# EXERCISE REQUIREMENTS
Would you return every entry below without a single difference?

# DATA FOR PROCESSING
• • • • •

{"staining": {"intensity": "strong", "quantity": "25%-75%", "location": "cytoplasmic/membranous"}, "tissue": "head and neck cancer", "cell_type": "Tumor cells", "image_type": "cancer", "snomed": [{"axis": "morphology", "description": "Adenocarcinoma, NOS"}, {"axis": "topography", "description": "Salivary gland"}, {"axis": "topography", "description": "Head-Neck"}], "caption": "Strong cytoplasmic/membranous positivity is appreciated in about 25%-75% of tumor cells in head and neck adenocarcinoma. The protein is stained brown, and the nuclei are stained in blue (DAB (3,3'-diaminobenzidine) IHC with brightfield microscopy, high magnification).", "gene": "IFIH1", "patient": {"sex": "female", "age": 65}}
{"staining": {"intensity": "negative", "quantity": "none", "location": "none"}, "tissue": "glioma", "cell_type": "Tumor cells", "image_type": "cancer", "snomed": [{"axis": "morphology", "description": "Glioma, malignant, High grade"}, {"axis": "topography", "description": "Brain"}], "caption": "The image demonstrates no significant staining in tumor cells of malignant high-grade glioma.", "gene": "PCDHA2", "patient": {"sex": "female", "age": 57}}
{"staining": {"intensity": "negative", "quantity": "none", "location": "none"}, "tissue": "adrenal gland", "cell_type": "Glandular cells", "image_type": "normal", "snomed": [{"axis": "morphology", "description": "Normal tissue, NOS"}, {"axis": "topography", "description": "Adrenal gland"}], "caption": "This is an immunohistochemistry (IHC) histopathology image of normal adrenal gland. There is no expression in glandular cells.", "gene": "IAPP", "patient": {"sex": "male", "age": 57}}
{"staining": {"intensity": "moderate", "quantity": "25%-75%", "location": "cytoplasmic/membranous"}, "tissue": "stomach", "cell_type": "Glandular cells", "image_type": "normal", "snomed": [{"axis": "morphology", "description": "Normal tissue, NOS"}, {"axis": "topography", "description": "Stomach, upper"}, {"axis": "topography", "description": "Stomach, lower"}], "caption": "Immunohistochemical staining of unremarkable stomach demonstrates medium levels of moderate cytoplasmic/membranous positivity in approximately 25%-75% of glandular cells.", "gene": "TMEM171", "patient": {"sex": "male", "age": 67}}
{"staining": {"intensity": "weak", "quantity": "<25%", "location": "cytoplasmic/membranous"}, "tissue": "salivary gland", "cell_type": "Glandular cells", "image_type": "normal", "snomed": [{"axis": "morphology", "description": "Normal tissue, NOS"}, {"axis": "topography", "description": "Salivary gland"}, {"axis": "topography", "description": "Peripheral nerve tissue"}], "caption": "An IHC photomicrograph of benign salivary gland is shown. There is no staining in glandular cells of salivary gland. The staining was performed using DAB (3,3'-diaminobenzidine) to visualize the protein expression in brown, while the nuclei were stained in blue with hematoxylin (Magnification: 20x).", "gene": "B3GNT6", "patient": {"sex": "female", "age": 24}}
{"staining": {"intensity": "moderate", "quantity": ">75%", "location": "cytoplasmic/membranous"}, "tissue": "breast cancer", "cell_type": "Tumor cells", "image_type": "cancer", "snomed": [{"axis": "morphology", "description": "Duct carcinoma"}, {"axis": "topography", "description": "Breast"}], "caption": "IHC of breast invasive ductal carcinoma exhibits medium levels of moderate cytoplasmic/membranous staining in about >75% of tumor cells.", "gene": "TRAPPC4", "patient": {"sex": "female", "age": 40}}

• • • • •

# TASK RESULT
{"staining": {"intensity": "strong", "quantity": "25%-75%", "location": "cytoplasmic/membranous"}, "tissue": "head and neck cancer", "cell_type": "Tumor cells", "image_type": "cancer", "snomed": [{"axis": "morphology", "description": "Adenocarcinoma, NOS"}, {"axis": "topography", "description": "Salivary gland"}, {"axis": "topography", "description": "Head-Neck"}], "caption": "Strong cytoplasmic/membranous positivity is appreciated in about 25%-75% of tumor cells in head and neck adenocarcinoma. The protein is stained brown, and the nuclei are stained in blue (DAB (3,3'-diaminobenzidine) IHC with brightfield microscopy, high magnification).", "gene": "IFIH1", "patient": {"sex": "female", "age": 65}}
{"staining": {"intensity": "negative", "quantity": "none", "location": "none"}, "tissue": "glioma", "cell_type": "Tumor cells", "image_type": "cancer", "snomed": [{"axis": "morphology", "description": "Glioma, malignant, High grade"}, {"axis": "topography", "description": "Brain"}], "caption": "The image demonstrates no significant staining in tumor cells of malignant high-grade glioma.", "gene": "PCDHA2", "patient": {"sex": "female", "age": 57}}
{"staining": {"intensity": "negative", "quantity": "none", "location": "none"}, "tissue": "adrenal gland", "cell_type": "Glandular cells", "image_type": "normal", "snomed": [{"axis": "morphology", "description": "Normal tissue, NOS"}, {"axis": "topography", "description": "Adrenal gland"}], "caption": "This is an immunohistochemistry (IHC) histopathology image of normal adrenal gland. There is no expression in glandular cells.", "gene": "IAPP", "patient": {"sex": "male", "age": 57}}
{"staining": {"intensity": "moderate", "quantity": "25%-75%", "location": "cytoplasmic/membranous"}, "tissue": "stomach", "cell_type": "Glandular cells", "image_type": "normal", "snomed": [{"axis": "morphology", "description": "Normal tissue, NOS"}, {"axis": "topography", "description": "Stomach, upper"}, {"axis": "topography", "description": "Stomach, lower"}], "caption": "Immunohistochemical staining of unremarkable stomach demonstrates medium levels of moderate cytoplasmic/membranous positivity in approximately 25%-75% of glandular cells.", "gene": "TMEM171", "patient": {"sex": "male", "age": 67}}
{"staining": {"intensity": "weak", "quantity": "<25%", "location": "cytoplasmic/membranous"}, "tissue": "salivary gland", "cell_type": "Glandular cells", "image_type": "normal", "snomed": [{"axis": "morphology", "description": "Normal tissue, NOS"}, {"axis": "topography", "description": "Salivary gland"}, {"axis": "topography", "description": "Peripheral nerve tissue"}], "caption": "An IHC photomicrograph of benign salivary gland is shown. There is no staining in glandular cells of salivary gland. The staining was performed using DAB (3,3'-diaminobenzidine) to visualize the protein expression in brown, while the nuclei were stained in blue with hematoxylin (Magnification: 20x).", "gene": "B3GNT6", "patient": {"sex": "female", "age": 24}}
{"staining": {"intensity": "moderate", "quantity": ">75%", "location": "cytoplasmic/membranous"}, "tissue": "breast cancer", "cell_type": "Tumor cells", "image_type": "cancer", "snomed": [{"axis": "morphology", "description": "Duct carcinoma"}, {"axis": "topography", "description": "Breast"}], "caption": "IHC of breast invasive ductal carcinoma exhibits medium levels of moderate cytoplasmic/membranous staining in about >75% of tumor cells.", "gene": "TRAPPC4", "patient": {"sex": "female", "age": 40}}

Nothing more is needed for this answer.